Under the Strait Regional Centre for Education, enrolment for the 2019-20 school year stands at 5,952. Enrolment a year earlier was 6,100, a difference of 148, or a decrease of about 2.4 per cent.

However, the board had projected a larger decline of about 241 students, based on what it saw in Grade Primary registration last winter.

In the Cape Breton-Victoria Regional Centre for Education, the enrolment for 2019-20 stands at 12,204 — that is a decrease of 0.75 per cent from the previous school year. The percentage decrease is also lower than in the previous several years — it was 2.3 per cent in 2015-16; 2.01 per cent in 2016-17; 1.44 per cent in 2017-18; and 1.76 per cent in 2018-19.

Paul Landry, regional executive director of education for the Strait centre, said in an interview he doesn’t have an explanation for why the projected decline was higher than it actually experienced. Typically, the projection is done following Grade Primary registration, and staff look at the number that will be leaving the P-12 system by graduating, versus those entering Primary.

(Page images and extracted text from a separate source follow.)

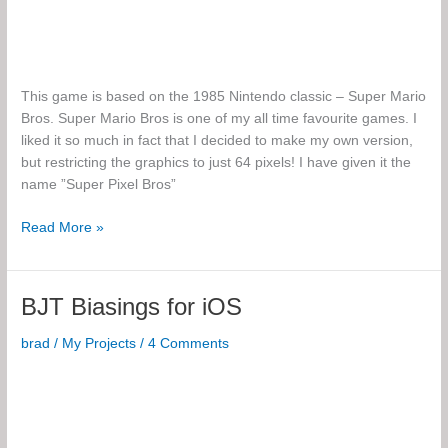
This game is based on the 1985 Nintendo classic – Super Mario
Bros. Super Mario Bros is one of my all time favourite games. I
liked it so much in fact that I decided to make my own version,
but restricting the graphics to just 64 pixels! I have given it the
name ”Super Pixel Bros”
Super
Read More »
Pixel
Bros
BJT Biasings for iOS
brad
/
My Projects
/
4 Comments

“It’s typically an accurate projection but, as we know, things change within our region, families move and families come into our region,” he said. “I would think that that would have some effect, really, on our enrolment.”

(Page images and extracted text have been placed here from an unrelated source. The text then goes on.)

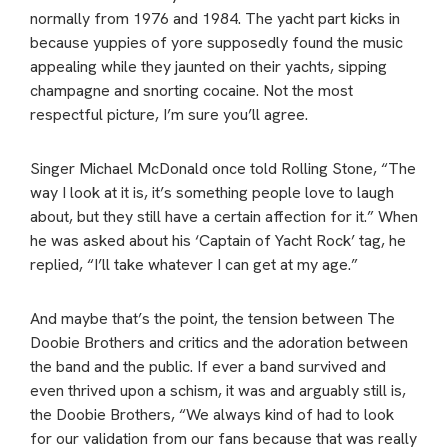
normally from 1976 and 1984. The yacht part kicks in
because yuppies of yore supposedly found the music
appealing while they jaunted on their yachts, sipping
champagne and snorting cocaine. Not the most
respectful picture, I’m sure you’ll agree.
Singer Michael McDonald once told Rolling Stone, “The
way I look at it is, it’s something people love to laugh
about, but they still have a certain affection for it.” When
he was asked about his ‘Captain of Yacht Rock’ tag, he
replied, “I’ll take whatever I can get at my age.”
And maybe that’s the point, the tension between The
Doobie Brothers and critics and the adoration between
the band and the public. If ever a band survived and
even thrived upon a schism, it was and arguably still is,
the Doobie Brothers, “We always kind of had to look
for our validation from our fans because that was really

In a brief statement emailed to the Cape Breton Post, the Cape Breton-Victoria Regional Centre for Education wrote that enrolment in the region is continuing to decline, but at a lower rate than in the past and is appearing to stabilize.

Landry said over the past three years or so, the number of students lost from the system each year has levelled off a bit, although they’ve mostly been fairly consistent year-to-year over the past decade.

“In the last nine years, we’ve lost approximately 1,013 students,” Landry said.

The decline is generally region-wide, although there are sometimes certain schools that may see a larger drop in a given year.

“That could be just demographics within the community, or those types of things,” Landry said.

In the past couple of years, the province has shifted away from primarily enrolment-based funding for regions toward more program and service-based funding. That was an approach long advocated by the former elected school boards in regions that were facing decline.

“It provides different supports in different ways now,” Landry said. “The way that that funding is set up now, it’s not just based on enrolment, so that’s certainly had a positive effect on our region … we’ve been able to expand our programming and we’ve had lots of additional staff to support students with their needs.”

This year, the overall provincial education budget increased by $44 million dollars. For the Strait region, the budget was increased by about $4.065 million, or 4.4 per cent, in spite of declining enrolment. As a result, the centre has seen increases in full-time equivalent teaching and non-teaching positions.

It won’t be very long before staff at the centres for education start to get an idea of where the numbers could be next fall, with the process of Primary registration beginning in late January.